## [Task to complete]
Search the data for the string "prosím", and report each line where it is found.

## [Records for the exercise]
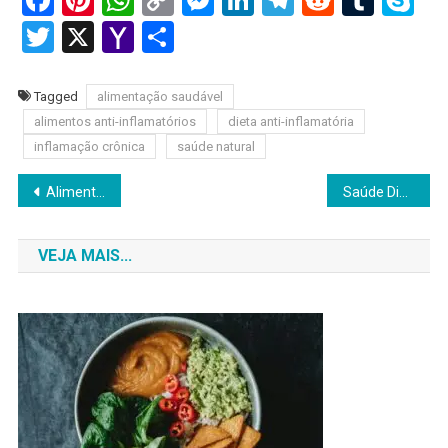
Facebook
Pinterest
WhatsApp
Copy
Messenger
LinkedIn
Telegram
Reddit
Tumb
Sk
Link
Twitter
X
Yahoo
Share
Mail
Tagged
alimentação saudável
alimentos anti-inflamatórios
dieta anti-inflamatória
inflamação crônica
saúde natural
Navegação
Alimentação Funcional: O Guia Completo 2025 Para Transformar Sua Saúde com Estratégia e Ciência
Saúde Digestiva: Guia Completo 2025 Para Melhorar Seu Sistema Digestivo Naturalmente
de
VEJA MAIS...
Post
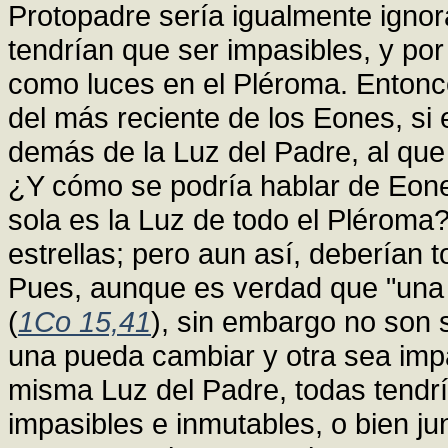
Protopadre sería igualmente ignora
tendrían que ser impasibles, y p
como luces en el Pléroma. Entonce
del más reciente de los Eones, si
demás de la Luz del Padre, al que
¿Y cómo se podría hablar de Eone
sola es la Luz de todo el Pléroma
estrellas; pero aun así, deberían 
Pues, aunque es verdad que "una es
(
1Co 15,41
), sin embargo no son 
una pueda cambiar y otra sea impa
misma Luz del Padre, todas tendrí
impasibles e inmutables, o bien ju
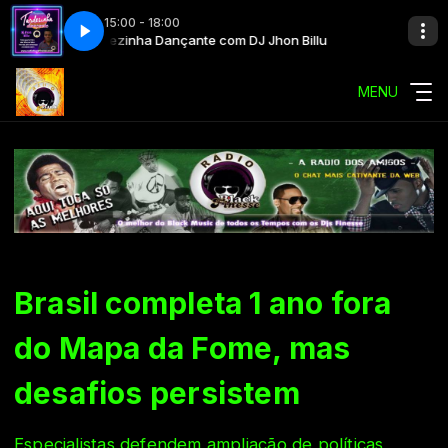
15:00 - 18:00
Programação Automática com DJ Black Finesse
Tardezinha Dançante com DJ Jhon Billu
Tardezinha D
Program
MENU
Brasil completa 1 ano fora
do Mapa da Fome, mas
desafios persistem
Especialistas defendem ampliação de políticas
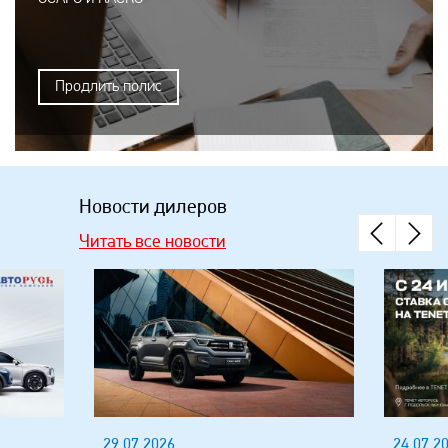
Продлить полис
Новости дилеров
Читать все новости
24.07.2026
20.07.2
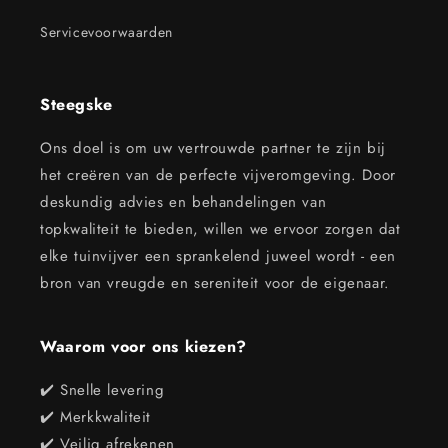
Servicevoorwaarden
Steegske
Ons doel is om uw vertrouwde partner te zijn bij
het creëren van de perfecte vijveromgeving. Door
deskundig advies en behandelingen van
topkwaliteit te bieden, willen we ervoor zorgen dat
elke tuinvijver een sprankelend juweel wordt - een
bron van vreugde en sereniteit voor de eigenaar.
Waarom voor ons kiezen?
✔️ Snelle levering
✔️ Merkkwaliteit
✔️ Veilig afrekenen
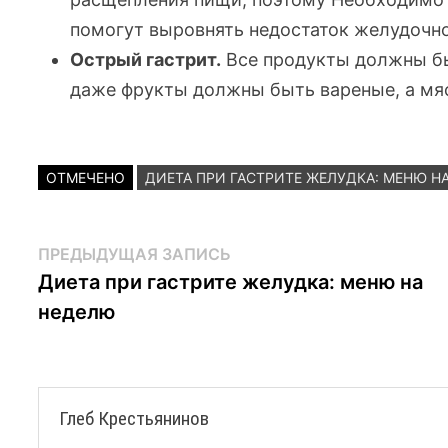
помогут выровнять недостаток желудочно
Острый гастрит.
Все продукты должны бы
даже фрукты должны быть вареные, а мяс
ОТМЕЧЕНО
ДИЕТА ПРИ ГАСТРИТЕ ЖЕЛУДКА: МЕНЮ Н
Навигация
Предыдущая
ПРЕДЫДУЩАЯ ЗАПИСЬ
запись:
Диета при гастрите желудка: меню на
по
неделю
записям
Глеб Крестьянинов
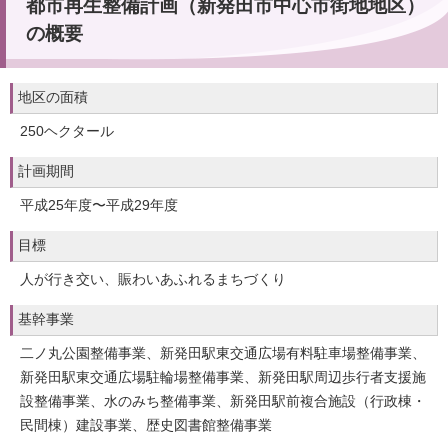
都市再生整備計画（新発田市中心市街地地区）
の概要
地区の面積
250ヘクタール
計画期間
平成25年度〜平成29年度
目標
人が行き交い、賑わいあふれるまちづくり
基幹事業
二ノ丸公園整備事業、新発田駅東交通広場有料駐車場整備事業、
新発田駅東交通広場駐輪場整備事業、新発田駅周辺歩行者支援施
設整備事業、水のみち整備事業、新発田駅前複合施設（行政棟・
民間棟）建設事業、歴史図書館整備事業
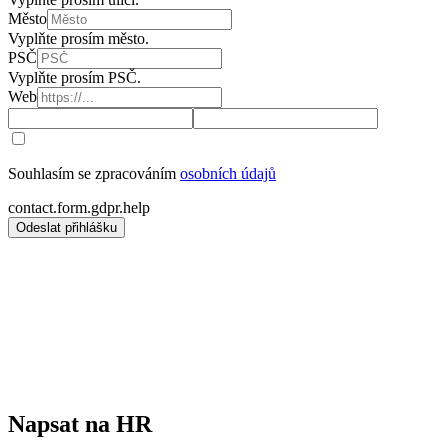
Město
Vyplňte prosím město.
PSČ
Vyplňte prosím PSČ.
Web
Souhlasím se zpracováním
osobních údajů
contact.form.gdpr.help
Odeslat přihlášku
Napsat na HR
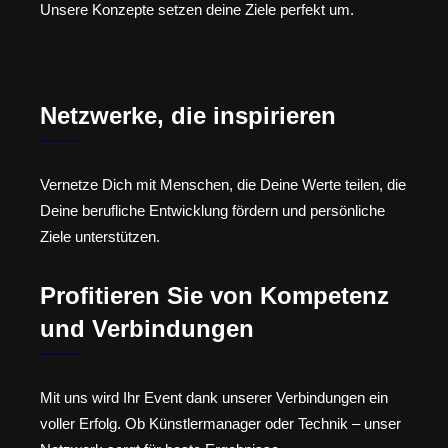
Unsere Konzepte setzen deine Ziele perfekt um.
Netzwerke, die inspirieren
Vernetze Dich mit Menschen, die Deine Werte teilen, die
Deine berufliche Entwicklung fördern und persönliche
Ziele unterstützen.
Profitieren Sie von Kompetenz
und Verbindungen
Mit uns wird Ihr Event dank unserer Verbindungen ein
voller Erfolg. Ob Künstlermanager oder Technik – unser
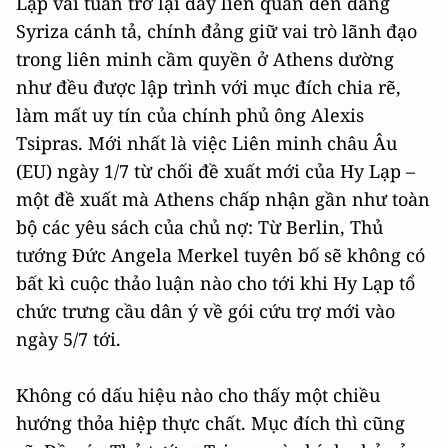
Lạp vài tuần trở lại đây liên quan đến đảng
Syriza cánh tả, chính đảng giữ vai trò lãnh đạo
trong liên minh cầm quyền ở Athens dường
như đều được lập trình với mục đích chia rẽ,
làm mất uy tín của chính phủ ông Alexis
Tsipras. Mới nhất là việc Liên minh châu Âu
(EU) ngày 1/7 từ chối đề xuất mới của Hy Lạp –
một đề xuất mà Athens chấp nhận gần như toàn
bộ các yêu sách của chủ nợ: Từ Berlin, Thủ
tướng Đức Angela Merkel tuyên bố sẽ không có
bất kì cuộc thảo luận nào cho tới khi Hy Lạp tổ
chức trưng cầu dân ý về gói cứu trợ mới vào
ngày 5/7 tới.
Không có dấu hiệu nào cho thấy một chiều
hướng thỏa hiệp thực chất. Mục đích thì cũng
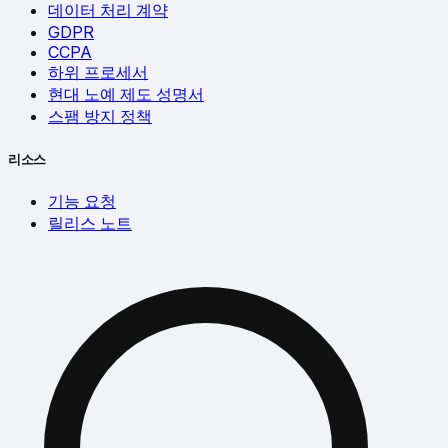
데이터 처리 계약
GDPR
CCPA
하위 프로세서
현대 노예 제도 성명서
스팸 방지 정책
리소스
기능 요청
릴리스 노트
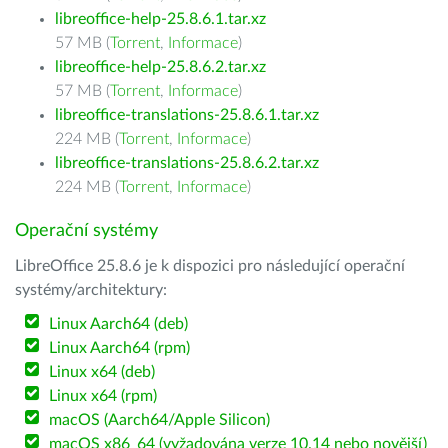
libreoffice-help-25.8.6.1.tar.xz
57 MB (
Torrent
,
Informace
)
libreoffice-help-25.8.6.2.tar.xz
57 MB (
Torrent
,
Informace
)
libreoffice-translations-25.8.6.1.tar.xz
224 MB (
Torrent
,
Informace
)
libreoffice-translations-25.8.6.2.tar.xz
224 MB (
Torrent
,
Informace
)
Operační systémy
LibreOffice 25.8.6 je k dispozici pro následující operační
systémy/architektury:
Linux Aarch64 (deb)
Linux Aarch64 (rpm)
Linux x64 (deb)
Linux x64 (rpm)
macOS (Aarch64/Apple Silicon)
macOS x86_64 (vyžadována verze 10.14 nebo novější)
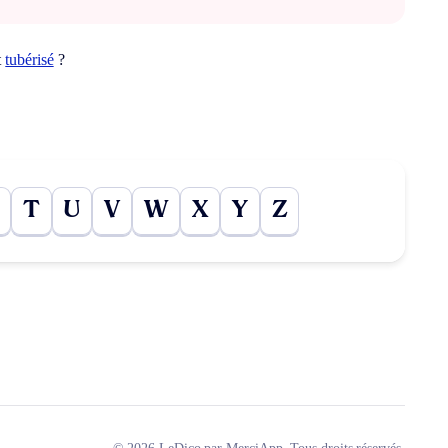
t
tubérisé
?
T
U
V
W
X
Y
Z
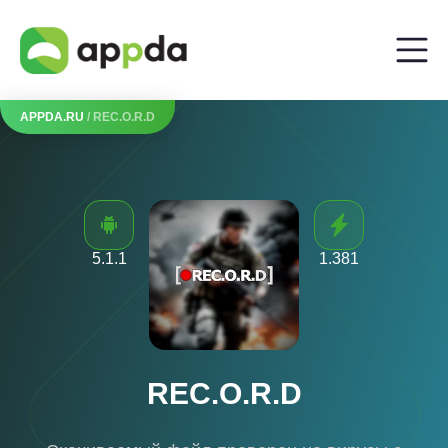
APPDA.RU
/ REC.O.R.D
5.1.1
1.381
REC.O.R.D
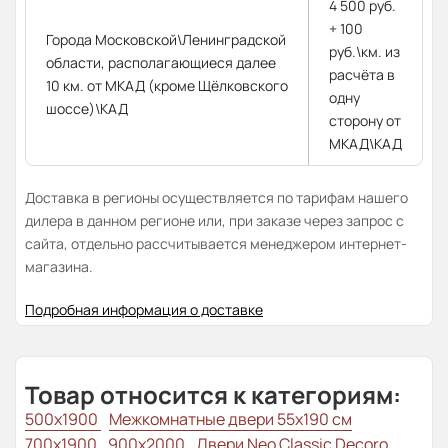
4 500 руб.
+ 100
Города Московской\Ленинградской
руб.\км. из
области, располагающиеся далее
расчёта в
10 км. от МКАД (кроме Щёлковского
одну
шоссе)\КАД
сторону от
МКАД\КАД
Доставка в регионы осуществляется по тарифам нашего
дилера в данном регионе или, при заказе через запрос с
сайта, отдельно рассчитывается менеджером интернет-
магазина.
Подробная информация о доставке
Товар относится к категориям:
500x1900
Межкомнатные двери 55х190 см
700x1900
900x2000
Двери Neo Classic Decoro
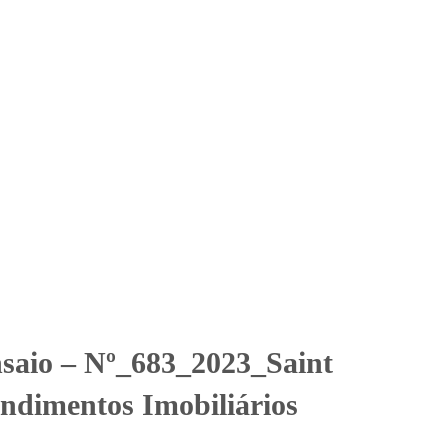
Solicitar Orçamento
Contato
Área Restrita
eendimentos Imobiliários
eendimentos Imobiliários
nsaio – Nº_683_2023_Saint
dimentos Imobiliários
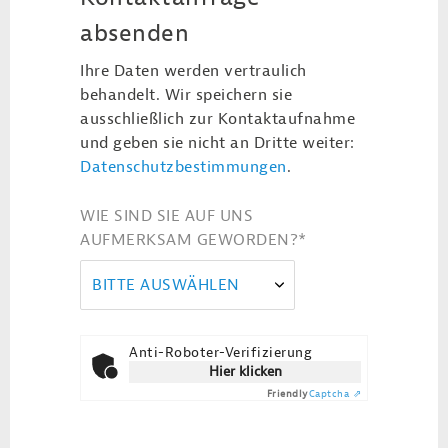
absenden
Ihre Daten werden vertraulich
behandelt. Wir speichern sie
ausschließlich zur Kontaktaufnahme
und geben sie nicht an Dritte weiter:
Datenschutzbestimmungen
.
WIE SIND SIE AUF UNS
AUFMERKSAM GEWORDEN?
*
BITTE AUSWÄHLEN
Anti-Roboter-Verifizierung
Hier klicken
Friendly
Captcha ⇗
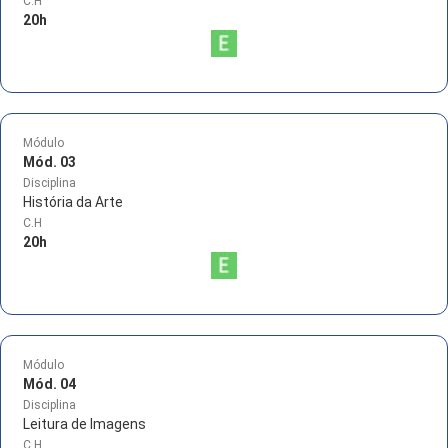
C.H
20
h
Módulo
Mód. 03
Disciplina
História da Arte
C.H
20
h
Módulo
Mód. 04
Disciplina
Leitura de Imagens
C.H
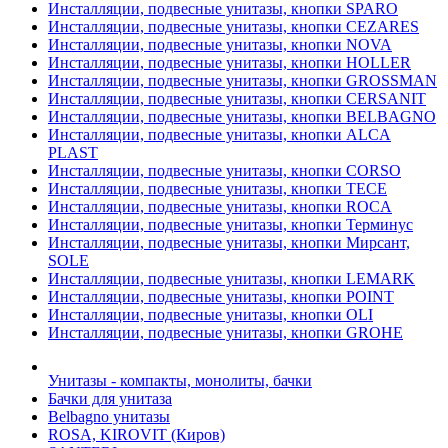
Инсталляции, подвесные унитазы, кнопки SPARO
Инсталляции, подвесные унитазы, кнопки CEZARES
Инсталляции, подвесные унитазы, кнопки NOVA
Инсталляции, подвесные унитазы, кнопки HOLLER
Инсталляции, подвесные унитазы, кнопки GROSSMAN
Инсталляции, подвесные унитазы, кнопки CERSANIT
Инсталляции, подвесные унитазы, кнопки BELBAGNO
Инсталляции, подвесные унитазы, кнопки ALCA
PLAST
Инсталляции, подвесные унитазы, кнопки CORSO
Инсталляции, подвесные унитазы, кнопки TECE
Инсталляции, подвесные унитазы, кнопки ROCA
Инсталляции, подвесные унитазы, кнопки Терминус
Инсталляции, подвесные унитазы, кнопки Мирсант,
SOLE
Инсталляции, подвесные унитазы, кнопки LEMARK
Инсталляции, подвесные унитазы, кнопки POINT
Инсталляции, подвесные унитазы, кнопки OLI
Инсталляции, подвесные унитазы, кнопки GROHE
Унитазы - компакты, монолиты, бачки
Бачки для унитаза
Belbagno унитазы
ROSA, KIROVIT (Киров)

## [Output for this exercise]
Vyplňte prosím město.
Vyplňte prosím PSČ.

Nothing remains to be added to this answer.